In my Michigan hometown, an island lies in the middle of a wide river that runs the length of the city. It had been inaccessible, a tangled thicket of thorns, until the WPA converted it into a park that serves the city year 'round. In Syracuse, N.Y., one of its loveliest parks was a small canyon literally filled to the brim with refuse until the WPA cleaned it up and uncovered a picturesque waterfall and an inviting stream. In a village where I had a weekly newspaper, the WPA built the first waterworks, which still serves a thriving small town.

As I traveled across the country, especially in the Midwest, I used to take pleasure in looking up courthouses, libraries and municipal buildings that the WPA had built. The magnificent log lodges on Mount Hood in Oregon and on the brink of the Grand Canyon were WPA achievements. And the WPA began the first vertebra on the spinal cord of our interstate highway system.

Similar projects in national forests, especially, remain to serve the public and testify to the worth of the CCC.

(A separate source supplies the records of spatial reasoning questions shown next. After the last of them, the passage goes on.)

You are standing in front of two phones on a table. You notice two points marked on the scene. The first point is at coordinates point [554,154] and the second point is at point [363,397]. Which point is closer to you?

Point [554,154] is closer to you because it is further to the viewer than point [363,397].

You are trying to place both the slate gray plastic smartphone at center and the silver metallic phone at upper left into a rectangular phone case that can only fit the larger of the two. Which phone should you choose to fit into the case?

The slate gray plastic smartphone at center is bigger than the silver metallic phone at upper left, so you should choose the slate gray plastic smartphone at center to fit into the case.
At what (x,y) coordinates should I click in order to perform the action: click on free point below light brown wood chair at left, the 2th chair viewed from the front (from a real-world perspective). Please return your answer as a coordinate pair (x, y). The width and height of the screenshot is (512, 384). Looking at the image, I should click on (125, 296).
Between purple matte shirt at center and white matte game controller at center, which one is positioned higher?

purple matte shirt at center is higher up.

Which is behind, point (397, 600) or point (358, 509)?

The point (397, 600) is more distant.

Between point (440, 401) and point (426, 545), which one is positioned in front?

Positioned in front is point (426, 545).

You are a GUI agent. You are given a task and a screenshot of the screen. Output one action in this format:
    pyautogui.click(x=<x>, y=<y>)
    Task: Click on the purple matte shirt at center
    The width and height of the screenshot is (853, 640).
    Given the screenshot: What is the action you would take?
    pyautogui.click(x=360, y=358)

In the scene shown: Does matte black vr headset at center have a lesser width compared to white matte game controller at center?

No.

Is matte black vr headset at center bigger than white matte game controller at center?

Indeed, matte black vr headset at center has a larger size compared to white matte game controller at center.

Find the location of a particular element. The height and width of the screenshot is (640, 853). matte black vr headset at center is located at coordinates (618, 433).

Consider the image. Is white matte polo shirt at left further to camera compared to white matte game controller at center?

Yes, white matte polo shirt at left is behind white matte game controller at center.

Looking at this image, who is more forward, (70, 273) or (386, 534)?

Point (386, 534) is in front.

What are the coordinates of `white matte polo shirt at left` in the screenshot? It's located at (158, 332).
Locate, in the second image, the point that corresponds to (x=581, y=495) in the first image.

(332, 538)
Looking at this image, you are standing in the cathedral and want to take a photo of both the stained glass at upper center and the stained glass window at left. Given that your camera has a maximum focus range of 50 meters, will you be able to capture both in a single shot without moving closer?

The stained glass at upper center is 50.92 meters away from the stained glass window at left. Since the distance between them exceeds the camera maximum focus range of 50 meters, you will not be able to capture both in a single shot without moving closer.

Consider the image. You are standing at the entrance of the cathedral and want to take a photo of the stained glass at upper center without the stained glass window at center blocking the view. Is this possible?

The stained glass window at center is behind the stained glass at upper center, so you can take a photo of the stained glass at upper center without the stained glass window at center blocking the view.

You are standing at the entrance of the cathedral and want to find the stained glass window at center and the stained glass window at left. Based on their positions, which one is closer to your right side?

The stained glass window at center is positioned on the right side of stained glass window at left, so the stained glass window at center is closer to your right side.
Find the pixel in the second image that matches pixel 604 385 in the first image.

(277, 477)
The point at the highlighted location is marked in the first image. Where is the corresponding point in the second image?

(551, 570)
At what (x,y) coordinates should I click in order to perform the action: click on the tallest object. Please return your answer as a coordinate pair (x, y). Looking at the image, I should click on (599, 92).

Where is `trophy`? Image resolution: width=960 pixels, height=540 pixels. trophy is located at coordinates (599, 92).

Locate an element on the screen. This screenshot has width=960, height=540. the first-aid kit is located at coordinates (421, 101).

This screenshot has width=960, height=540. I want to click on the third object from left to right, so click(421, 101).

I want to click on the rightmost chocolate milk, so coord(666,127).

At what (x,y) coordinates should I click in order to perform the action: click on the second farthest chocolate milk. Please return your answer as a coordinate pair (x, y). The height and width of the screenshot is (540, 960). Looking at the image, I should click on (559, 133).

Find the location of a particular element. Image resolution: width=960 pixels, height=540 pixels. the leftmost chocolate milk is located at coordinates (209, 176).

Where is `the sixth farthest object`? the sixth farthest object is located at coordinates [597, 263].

More important, though, than these tangibles was the effect these programs had on the people involved. Desperate men and hopeless youths were given the chance to support themselves and their families. Men were given the self-respect that can come only from gainful employment. Boys learned responsibility that they remain proud of today. Many families were literally kept from starvation: There were few social-welfare programs in the 1930s, and private charity was taxed to the very limit by the tremendous needs of a nation with vast unemployment.

To resurrect these programs today probably would not save much, if any, of the money represented by shrunken work-forces and pruned welfare-lists. Even so, the benefits still would be huge.

The WPA and CCC would be productive work. Only a few dollars spent on public payrolls produce anything of physical value (except to the paper industry, of course). Welfare checks actually have a negative effect on our economy. How much better to spend those same dollars on highways, bridges, schools and parks. Our infrastructure is crumbling; now is the time to restore it. There are enough solid vacant buildings, throughout the country as in Roanoke, that can be renovated at low cost and could house the nation's homeless.

More important, it would give the involuntarily unemployed the dignity of constructive labor. It could break the vicious cycle of poverty for the people who have inherited unemployment. It can teach skills, and discover talents, and provide what is probably the only alternative that inner-city young men have to the drug trade and illicit activities.

There are still more than a few of us survivors of the Depression. Ask any of us what the WPA and CCC did two generations ago. And then send our answers on to the politicians, and demand consideration of the only logical solution to our dilemma.

The government absolutely must be "the employer of last resort." It is the only entity that can create jobs that are not made-work. There is no alternative and, without it, there is no hope.

Edmund C. Arnold of Roanoke is a retired newspaper consultant and journalism professor.